7 tips to lose weight

1. DO NOT obsess about the weight “The best scale is the clothes”. You must assess your evolution with more objective data such as clothes, the one that suits you best, the one that you could be able to wear pants that did not enter you before, feel more de-inflamed and light.

The 2 Week Diet

The value of the weight varies a lot depending on the moment in which you weigh yourself, the conditions, the amount of water you have drunk, the food you have consumed, the regularity of your intestinal transit, the hormonal cycle in which you are and even the level of stress you currently have.

You can have a control of the weight, to see evolution, but that is not daily nor the only parameter to take into account.

The 2 Week Diet

2. Learn to say NO and identify possible SABOTEADORES. The saboteur is that part of you that weakens you by making excuses not to do something you want or have to do.

You have to learn to say NO but you also have to learn to eat by your own decision, with knowledge of the cause and not by inertia, not because the situation leads to it, or because the environment encourages you to do so.

You have to learn to make the decision that most appeals to you, the option that best suits your objective or your situation.

The 2 Week Diet

3. Be consistent and persevering with your goal. Do not give up at the slightest failure in the pattern. Think that it is a change of habits what you are doing so you should not demand to do it perfect but keep it in time and make small improvements.

Any advance in your behavior, in your way of eating, is an advance towards your goal that will allow you to achieve it and above all, maintain it.

4. Plan your meals.
Make a weekly plan of your meals and based on it, make the shopping list. If the purchase is not planned, it is very likely that you end up eating or chopping anything that may harm the quality of your diet and make it difficult to lose weight.

The presence at home of unhealthy foods increases the possibility of failure, so it could be said that it is a determining factor of short and long-term success.

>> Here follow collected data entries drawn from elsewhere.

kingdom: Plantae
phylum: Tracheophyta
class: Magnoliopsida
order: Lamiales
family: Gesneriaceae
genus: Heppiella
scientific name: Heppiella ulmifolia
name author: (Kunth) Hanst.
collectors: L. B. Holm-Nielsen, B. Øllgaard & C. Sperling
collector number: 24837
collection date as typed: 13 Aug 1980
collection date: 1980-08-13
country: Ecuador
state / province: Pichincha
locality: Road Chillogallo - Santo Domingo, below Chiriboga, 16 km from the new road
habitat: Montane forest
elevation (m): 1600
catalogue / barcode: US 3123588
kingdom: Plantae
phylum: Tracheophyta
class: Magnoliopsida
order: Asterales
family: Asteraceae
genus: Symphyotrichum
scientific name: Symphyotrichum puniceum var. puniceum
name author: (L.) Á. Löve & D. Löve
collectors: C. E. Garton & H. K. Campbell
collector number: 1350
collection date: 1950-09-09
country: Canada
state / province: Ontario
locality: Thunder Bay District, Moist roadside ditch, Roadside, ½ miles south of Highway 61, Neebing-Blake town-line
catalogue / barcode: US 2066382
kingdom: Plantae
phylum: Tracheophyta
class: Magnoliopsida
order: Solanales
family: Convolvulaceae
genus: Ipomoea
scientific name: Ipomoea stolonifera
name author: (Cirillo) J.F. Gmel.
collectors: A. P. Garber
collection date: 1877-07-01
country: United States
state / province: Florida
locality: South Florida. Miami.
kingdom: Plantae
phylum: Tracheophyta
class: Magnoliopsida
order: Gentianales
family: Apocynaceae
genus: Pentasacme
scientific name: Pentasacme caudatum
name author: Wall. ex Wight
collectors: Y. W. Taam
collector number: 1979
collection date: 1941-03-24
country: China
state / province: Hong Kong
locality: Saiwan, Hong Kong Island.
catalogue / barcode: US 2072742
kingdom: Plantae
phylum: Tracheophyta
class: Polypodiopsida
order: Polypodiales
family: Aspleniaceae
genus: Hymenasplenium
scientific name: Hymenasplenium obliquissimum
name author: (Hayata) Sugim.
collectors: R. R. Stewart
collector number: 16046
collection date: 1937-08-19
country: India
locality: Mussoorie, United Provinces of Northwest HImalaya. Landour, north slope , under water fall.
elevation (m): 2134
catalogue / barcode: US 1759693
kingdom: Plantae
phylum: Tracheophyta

Go ahead and try new things! It is not only the frequency of consumption of different foods that marks the variety and difference in your daily diet but the way you eat them and present them. It will allow you to enjoy more of the change you are making.

The 3 Week Diet

5. Prioritizes the consumption of water compared to other types of drinks
It is the main component of our body. Maintaining a good state of hydration is very important and it is recommended to drink 1.5 to 2 liters of fluid per day. Besides being the best resource to quench our thirst, it can serve to control the impulse of hunger by contributing to feel more satiated during the day.

6. Use the plate method
When planning your meals and dinners I advise you to keep in mind the dish method that will help you ensure that they are balanced, several and to delimit quantities. Always give preference, with half of your plate, to both raw and cooked vegetables.

The 3 Week Diet

With salads the amount ingested is not usually enough, so you should not forget to also consume vegetables.

A quarter of the plate should be protein in the form of egg, meat, fish, seafood, vegetable protein or legume and the other quarter of the plate should be composed of carbohydrates such as pasta, rice, potato or bread. The dessert can be a piece of fruit or a dairy dessert.

7. Take care of your free time, your body, your rest and love yourself a lot
Do activities that are pleasurable and that help you to get away from problems and to release stress.

If your life is full of pleasant things, you will not need to be filling your stomach at all times or release your stress with food. In addition, living without so much stress is the secret of a better quality of life. Take care at an emotional level.